# SFU Canada Research Chairs Seminar Series: "From Distance to Diversity: Extending the Concept of a Metric Space"

*Dr. Paul Tupper*

### Abstract

In mathematics and related disicplines a metric space is a mathematical abstraction of our everyday concept of space with a corresponding notion of distance. For each pairs of points in a metric space there is a number which represents the distance between the points. Metrics spaces play an important role in phylogenetics, in which the genetic history of a collection of species is reconstructed from the species' genomes. One important construction in the theory of metric spaces is the tight span. The tight span of a metric space can be thought of as a generalization of the idea of a convex hull in linear spaces and is the basis for much work in the study and visualization of finite metric spaces. Motivated by problems in phylogenetics, we have developed a generalization of the concept of metric spaces, which we call diversities. In a diversity, every subset of points in the space corresponds to a number, not just pairs, and there is a more general version of the triangle inequality. Besides encompassing a number of interesting examples as special cases, diversities have a natural tight span construction with corresponding theory. I will give an introduction to metric spaces, phylogenetics, and tight spans, and then present some of our own work on diversities. Much of the talk will be accessible to a general audience. This is joint work with David Bryant (University of Otago, New Zealand).

### About the Speaker

Paul Tupper graduated from Simon Fraser University with a BSc in Mathematics in 1997, and went on to do a PhD in the Scientific Computing-Computational Mathematics Program at Stanford. After two years as a post-doc in Physics at McGill, Dr Tupper took a position as Assistant Professor in Mathematics and Statistics at McGill.

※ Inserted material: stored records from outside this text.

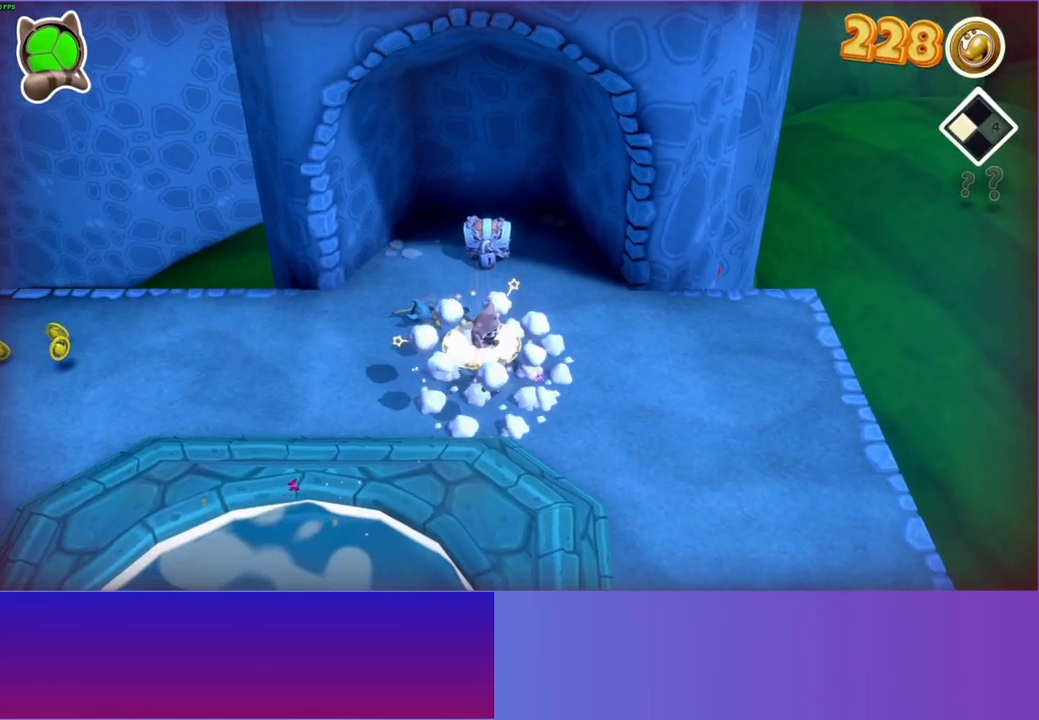
Gameplay with a controller (Xbox layout); each line is a JSON object with the inputs held at the frame after it. "events" lists button and stick changes between this image and that frame as [ms after this image, input, new state], when the widget could be followed in between. Not read: L3 R3.
{"buttons": [], "left_stick": "down-right", "right_stick": "center", "events": [[267, "X", "down"], [283, "left_stick", "center"], [367, "X", "up"], [433, "left_stick", "down-right"]]}
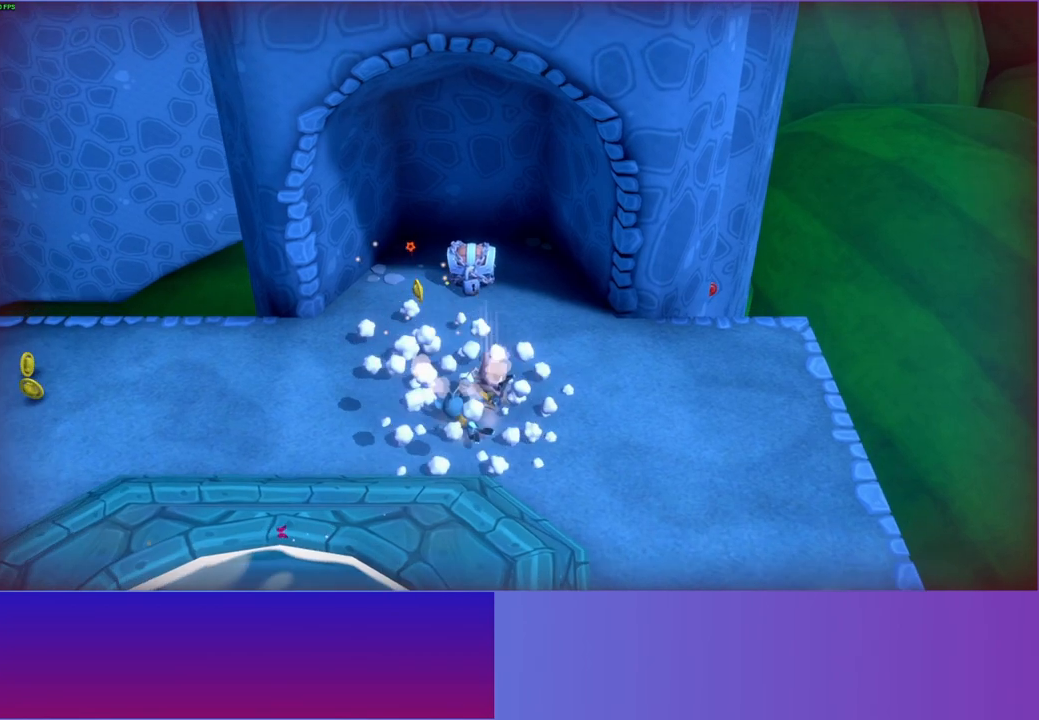
{"buttons": [], "left_stick": "down-right", "right_stick": "center", "events": [[317, "A", "down"], [433, "A", "up"]]}
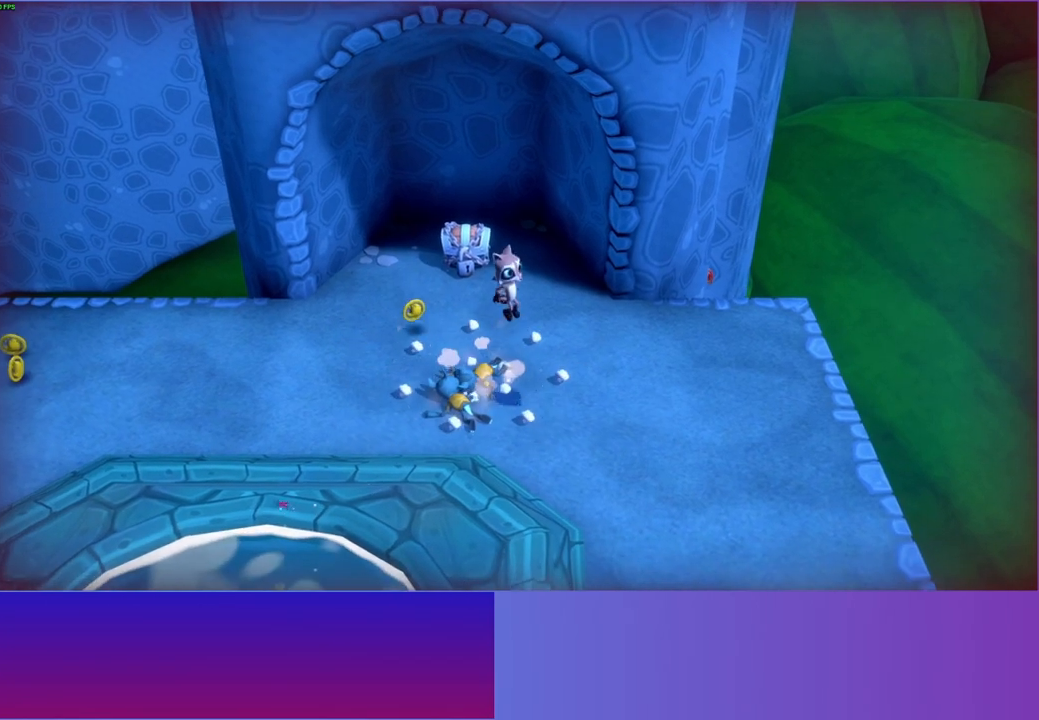
{"buttons": [], "left_stick": "down-right", "right_stick": "center", "events": []}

In 2008 he joined SFU as Associate Professor and Canada Research Chair of Applied Mathematics. Dr Tupper's interests span numerical analysis, molecular dynamics, phylogenetics, mathematical modelling in linguistics. In 2005 he won 1st place in the Leslie Fox Prize competition for his work on ergodicity and simulation of Hamiltonian systems. Asked how it feels to be a professor in the same department where he was a student, Dr Tupper replies "It is a thrill to be able to work beside my boyhood heroes, in such an excellent department."